Study Shows Critically Ill Children with AKI Requiring CKRT Benefiting from Selective Cytopheretic Device (SCD)
There are no definitive therapies for critically ill children who develop acute kidney injury (AKI) requiring continuous kidney replacement therapy (CKRT). AKI independently multiplies short- and long-term mortality risk and approximately doubles ICU length of stay. AKI, a major complication of injury and sepsis, lacks disease-modifying therapy; CKRT, the standard of care, is supportive only. However, a recent report indicates that the goal of disease modification in AKI may soon be available.
In a recently published paper in Kidney International Reports, “Use of the Selective Cytopheretic Device in Critically Ill Children,” Dr. Stuart L. Goldstein et al. (2021) examined the use of the selective cytopheretic device (SCD) for children with AKI complicating multiple organ failure. The SCD immunomodulates activated circulating leukocytes, seemingly altering disease course in sepsis and AKI. The SCD is added to the CKRT circuit anticoagulated with regional citrate anticoagulation (RCA). The SCD sequesters activated leukocytes that are then deactivated in the low ionized calcium (iCa2+) environment promoted by conventional RCA.
To understand how the SCD could improve survival and kidney recovery in pediatric AKI, the authors point out that AKI drives inflammatory injury in remote organs. In injury or infection, regulated inflammation is a critical host defense essential to survival. AKI, however, commonly drives systemic inflammation to destructive levels; this, in turn, drives excessive neutrophil activation, which is a principal cause of microvascular injury and remote vital organ damage. This damage leads to organ failure, multi-organ dysfunction (MOD), death and disability. Controlling neutrophil activation should break this lethal cycle.
The SCD could provide a new therapeutic method to systemic inflammatory response syndrome (SIRS) and AKI by immunomodulation of activated circulating neutrophils. The SCD provides neutrophil modulation when the circuit ionized calcium is maintained less than 0.40 mmol/l using RCA. Four children’s hospitals enrolled sixteen children with multi-organ dysfunction and AKI requiring CKRT. In a conventional CKRT circuit, the SCD was added downstream of the hemofilter (between the CKRT’s hemofilter and the patient). RCA was used to maintain the circuit iCa2+ level <0.40 mmol/l; SCD treatment were delivered for a median of six days. Fifteen patients survived SCD treatment with twelve surviving to ICU discharge. All survivors were dialysis independent at 60 days. There were no SCD related adverse events. Target iCa <0.40 mmol/L was maintained for 90.2% of SCD treatment time. This observational safety study was sponsored by the US Food and Drug Administration (FDA) to evaluate the safety and feasibility of SCD in critically ill children.

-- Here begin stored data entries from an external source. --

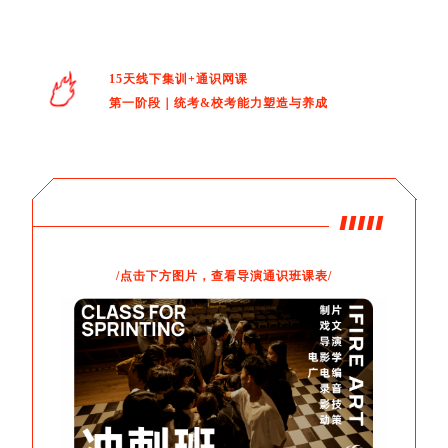
15天线下集训+通识网课
第一阶段｜统考&校考能力塑造与养成
/点击下方图片，查看导演通识班课表/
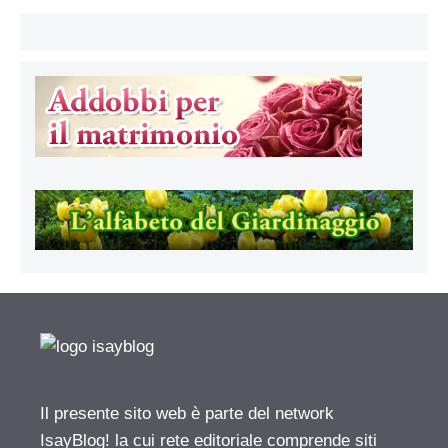
Il presente sito web è parte del network
IsayBlog! la cui rete editoriale comprende siti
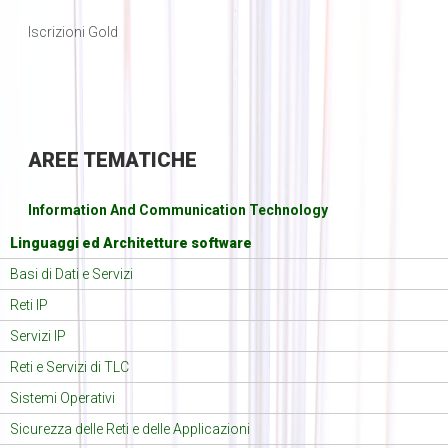
Iscrizioni Gold
AREE
TEMATICHE
Information And Communication Technology
Linguaggi ed Architetture software
Basi di Dati e Servizi
Reti IP
Servizi IP
Reti e Servizi di TLC
Sistemi Operativi
Sicurezza delle Reti e delle Applicazioni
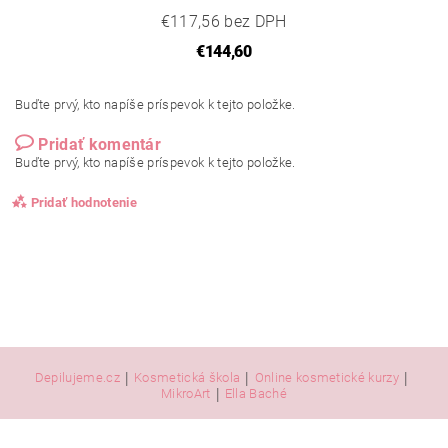
€117,56 bez DPH
€144,60
Buďte prvý, kto napíše príspevok k tejto položke.
Pridať komentár
Buďte prvý, kto napíše príspevok k tejto položke.
Pridať hodnotenie
|
|
|
Depilujeme.cz
Kosmetická škola
Online kosmetické kurzy
|
MikroArt
Ella Baché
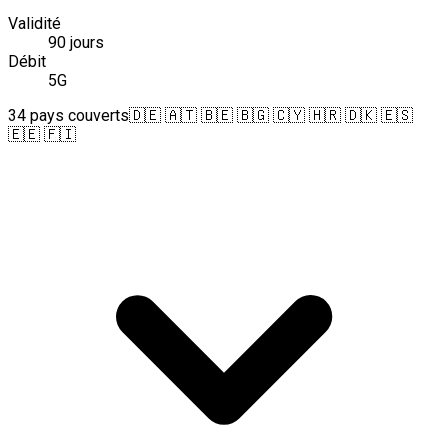
Validité
90 jours
Débit
5G
34 pays couverts
🇩🇪 🇦🇹 🇧🇪 🇧🇬 🇨🇾 🇭🇷 🇩🇰 🇪🇸
🇪🇪 🇫🇮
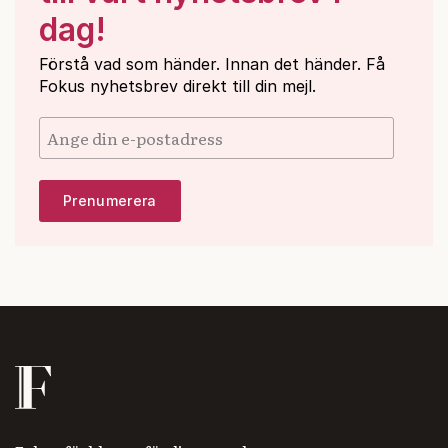
dag!
Förstå vad som händer. Innan det händer. Få
Fokus nyhetsbrev direkt till din mejl.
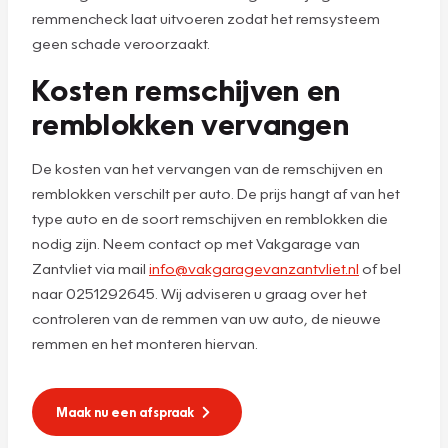
remmencheck laat uitvoeren zodat het remsysteem
geen schade veroorzaakt.
Kosten remschijven en
remblokken vervangen
De kosten van het vervangen van de remschijven en
remblokken verschilt per auto. De prijs hangt af van het
type auto en de soort remschijven en remblokken die
nodig zijn. Neem contact op met Vakgarage van
Zantvliet via mail
info@vakgaragevanzantvliet.nl
of bel
naar 0251292645. Wij adviseren u graag over het
controleren van de remmen van uw auto, de nieuwe
remmen en het monteren hiervan.
Maak nu een afspraak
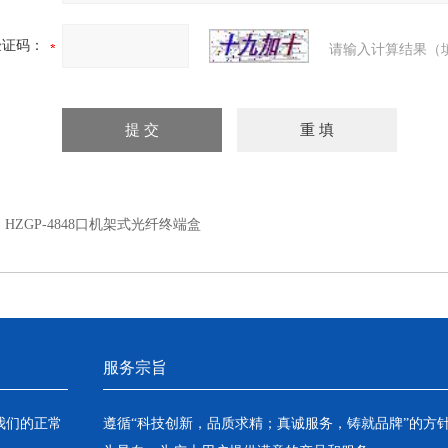
验证码：
请输入计算结果（
：
HZGP-4848口机架式光纤终端盒
服务宗旨
我们的正常
遵循“科技创新，品质求精；真诚服务，铸就品牌”的方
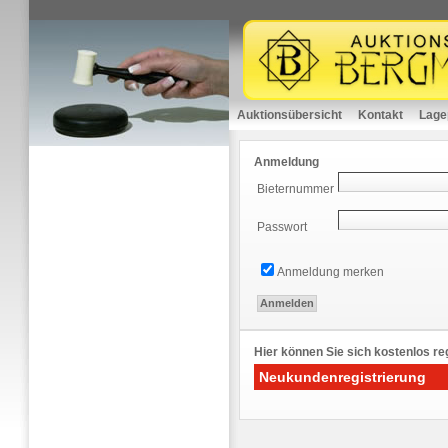
Auktionsübersicht
Kontakt
Lage
Anmeldung
Bieternummer
Passwort
Anmeldung merken
Hier können Sie sich kostenlos reg
Neukundenregistrierung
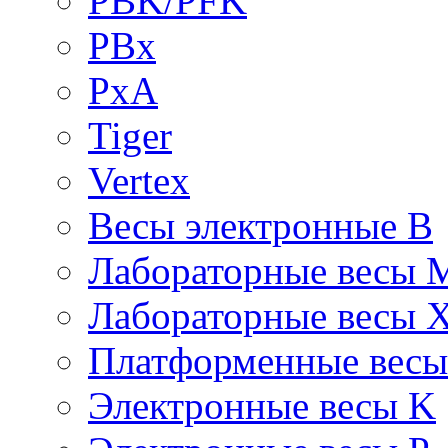
PBK/PFK
PBx
PxA
Tiger
Vertex
Весы электронные B
Лабораторные весы 
Лабораторные весы 
Платформенные вес
Электронные весы K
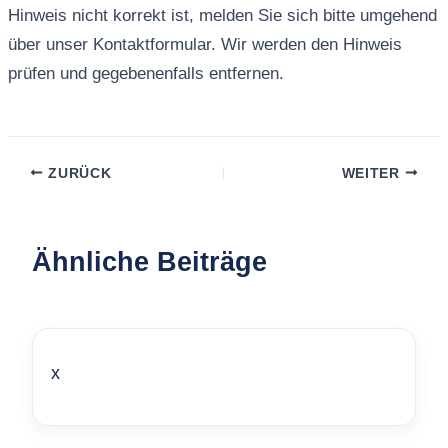
Hinweis nicht korrekt ist, melden Sie sich bitte umgehend
über unser Kontaktformular. Wir werden den Hinweis
prüfen und gegebenenfalls entfernen.
ZURÜCK
WEITER
Ähnliche Beiträge
x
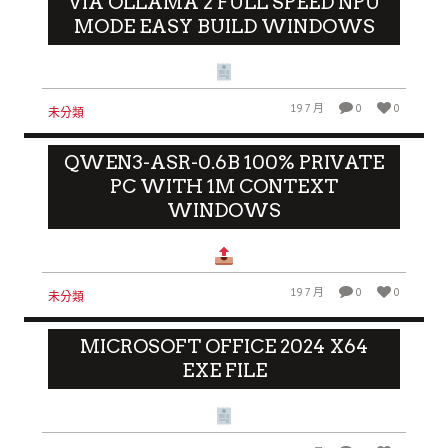
VIA OLLAMA 2 FULL SPEED NPU
MODE EASY BUILD WINDOWS
19 7 月
0
0
未分類
QWEN3-ASR-0.6B 100% PRIVATE
PC WITH 1M CONTEXT
WINDOWS
19 7 月
0
0
未分類
MICROSOFT OFFICE 2024 X64
EXE FILE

The study showed that SCD therapy is feasible and can be safely delivered to pediatric AKI/MOD patients. This was a safety study not controlled or powered for efficacy. Nonetheless, the lack of SCD related adverse events, the 75% survival rate and the 100% sixty-day renal recovery rate in survivors indicate the SCD is feasible, safe, and potentially very beneficial in children with AKI and MOD.

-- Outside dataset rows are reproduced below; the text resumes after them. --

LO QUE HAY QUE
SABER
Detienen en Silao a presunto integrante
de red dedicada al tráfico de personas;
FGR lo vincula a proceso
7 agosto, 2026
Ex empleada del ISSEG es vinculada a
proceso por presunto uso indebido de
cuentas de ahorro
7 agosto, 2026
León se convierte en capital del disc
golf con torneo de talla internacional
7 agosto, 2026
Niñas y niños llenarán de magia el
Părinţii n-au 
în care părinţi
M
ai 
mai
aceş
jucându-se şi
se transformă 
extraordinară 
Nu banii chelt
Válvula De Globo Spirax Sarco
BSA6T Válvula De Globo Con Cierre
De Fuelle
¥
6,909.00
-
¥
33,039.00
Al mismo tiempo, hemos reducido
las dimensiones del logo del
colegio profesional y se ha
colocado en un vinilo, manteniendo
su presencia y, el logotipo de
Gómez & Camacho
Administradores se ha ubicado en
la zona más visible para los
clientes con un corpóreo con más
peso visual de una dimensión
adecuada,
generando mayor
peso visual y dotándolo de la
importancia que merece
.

As a pediatric critical care physician in both the academic and private sectors, I have treated and investigated AKI/MOD for 35 years. The goal has been to improve patient outcomes by moving beyond organ support in AKI, to disease modification. SCD immunomodulation puts this goal within reach. Another multi-center SCD study is now enrolling adult patients with COVID-19 infection complicated by AKI and acute respiratory distress syndrome (ARDS). Safety and efficacy will be evaluated along with SCD’s effect on COVID-19 inflammatory pathology. Subject enrollment should conclude in the coming weeks.